Infinitely Losing My Edge
Yeah, I'm losing my edge.
I'm losing my edge.
The kids are coming up from behind.
I'm losing my edge.
I'm losing my edge to the kids from United States and from Bremen.
But I was there.
I was there in 1983.
I was there at the first Art of Noise show in London.
I'm losing my edge.
I'm losing my edge to the kids whose footsteps I hear when they get on the decks.
I'm losing my edge to the internet seekers who can tell me every member of every good group from 1968 to 1977.
I'm losing my edge.
To all the kids in Tehran and Bologna.
I'm losing my edge to the art-school Tokyo kids in little jackets and borrowed nostalgia for the unremembered nineties.
I'm losing my edge.
I'm losing my edge.
I can hear the footsteps every night on the decks.
But I was there.
I was there in 1979 at the first Second Layer practice in a loft in South London.
I was working on the spring reverb sounds with much patience.
I was there when Tom Verlaine started up his first band.
I told him, "Don't do it that way. You'll never make a dime."
I was there.
I was the first guy playing Captain Beefheart & His Magic Band to the crunk kids.
I played it at the Roxy.
Everybody thought I was crazy.
We all know.
I was there.
I was there.
I've never been wrong.
But I'm losing my edge to better-looking people with better ideas and more talent.
And they're actually really, really nice.
I'm losing my edge.
I heard you have a compilation of every good song ever done by anybody.
Every great song by Ponytail. All the underground hits.
All The Remains tracks. I heard you have a vinyl of every Icehouse record on German import.
I heard that you have a white label of every seminal crunk hit - 1985, '86, '87.
I heard that you have a CD compilation of every good '60s cut and another box set from the '80s.
I hear you're buying a chamberlin and a rhodes and are throwing your macbook out the window because you want to make something real. You want to make a Babytalk record.

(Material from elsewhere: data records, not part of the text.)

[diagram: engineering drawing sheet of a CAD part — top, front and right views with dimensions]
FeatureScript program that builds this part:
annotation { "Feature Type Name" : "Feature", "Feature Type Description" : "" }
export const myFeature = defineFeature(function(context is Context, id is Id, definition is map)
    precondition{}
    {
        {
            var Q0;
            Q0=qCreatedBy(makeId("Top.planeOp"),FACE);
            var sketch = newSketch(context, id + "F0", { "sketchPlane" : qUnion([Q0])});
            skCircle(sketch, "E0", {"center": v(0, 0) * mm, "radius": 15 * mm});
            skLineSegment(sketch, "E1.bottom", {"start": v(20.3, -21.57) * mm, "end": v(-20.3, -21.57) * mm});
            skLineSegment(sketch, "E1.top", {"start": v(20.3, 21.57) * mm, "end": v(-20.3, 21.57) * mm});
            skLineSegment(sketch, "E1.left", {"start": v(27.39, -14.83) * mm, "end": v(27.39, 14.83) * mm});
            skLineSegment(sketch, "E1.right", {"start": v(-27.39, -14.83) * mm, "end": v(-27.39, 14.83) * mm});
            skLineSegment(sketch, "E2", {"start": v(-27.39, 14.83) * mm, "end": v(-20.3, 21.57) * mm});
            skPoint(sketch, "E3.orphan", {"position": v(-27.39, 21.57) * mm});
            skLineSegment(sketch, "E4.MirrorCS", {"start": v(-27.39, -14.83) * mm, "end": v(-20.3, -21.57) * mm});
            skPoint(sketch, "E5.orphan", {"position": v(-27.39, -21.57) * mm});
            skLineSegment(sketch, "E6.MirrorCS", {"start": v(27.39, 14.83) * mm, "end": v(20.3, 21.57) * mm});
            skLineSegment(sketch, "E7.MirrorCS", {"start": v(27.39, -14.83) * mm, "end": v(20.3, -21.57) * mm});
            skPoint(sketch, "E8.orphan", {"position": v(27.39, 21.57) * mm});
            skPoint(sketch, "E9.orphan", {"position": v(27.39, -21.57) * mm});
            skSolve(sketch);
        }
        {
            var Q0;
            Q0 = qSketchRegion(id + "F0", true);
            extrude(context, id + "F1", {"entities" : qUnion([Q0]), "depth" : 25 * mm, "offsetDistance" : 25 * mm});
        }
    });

I hear that you and your band have sold your synthesizer and bought a güiro.
I hear that you and your band have sold your güiro and bought a synthesizer.
I hear everybody that you know is more relevant than everybody that I know.
But have you seen my records?
Traffic Nightmare,
Alison Limerick,
The Happenings,
Gerry Rafferty,
Sound Behaviour,
Sparks,
Deutsch Amerikanische Freundschaft,
Letta Mbulu,
R.M.O.,
Crispy Ambulance,
China Crisis,
Slick Rick,
Adolescents,
The Invisible,
David McCallum,
Japan,
Stetsasonic,
Harmonia,
T.S.O.L.,
Cheater Slicks,
Pet Shop Boys,
Avey Tare,
The Dave Clark Five,
Girls At Our Best!,
This Heat,
Babytalk,
Yusef Lateef,
Faraquet,
Manfred Mann's Earth Band,
Masta Ace, Craig G, Kool G Rap, Big Daddy Kane,
Pantytec,
cv313,
The Pretty Things,
Marvin Gaye,
Tommy Roe,
Silicon Teens,
Joe Smooth,
Sam Rivers,
the Fania All-Stars,
Don Cherry,
Drive Like Jehu,
Boz Scaggs,
X-Ray Spex,
Brick,
Hashim,
Skaos,
The Mojo Men,
The Dirtbombs,
The American Breed,
Eric Dolphy,
Kauko Röyhkä ja Narttu,
Andrew Hill,
Terror Squad Feat. Camron,
Soul Sonic Force,
The Sonics,
Spoonie Gee,
John Coltrane,
8 Eyed Spy,
Popol Vuh,
Ultra Naté,
Marshall Jefferson,
Piero Umiliani,
The Toasters, The Toasters, The Toasters, The Toasters.
You don't know what you really want.
You don't know what you really want.
You don't know what you really want.
You don't know what you really want.
You don't know what you really want.
You don't know what you really want.
You don't know what you really want.
You don't know what you really want.
You don't know what you really want.
You don't know what you really want.
You don't know what you really want.
You don't know what you really want.
You don't know what you really want.
You don't know what you really want.
You don't know what you really want.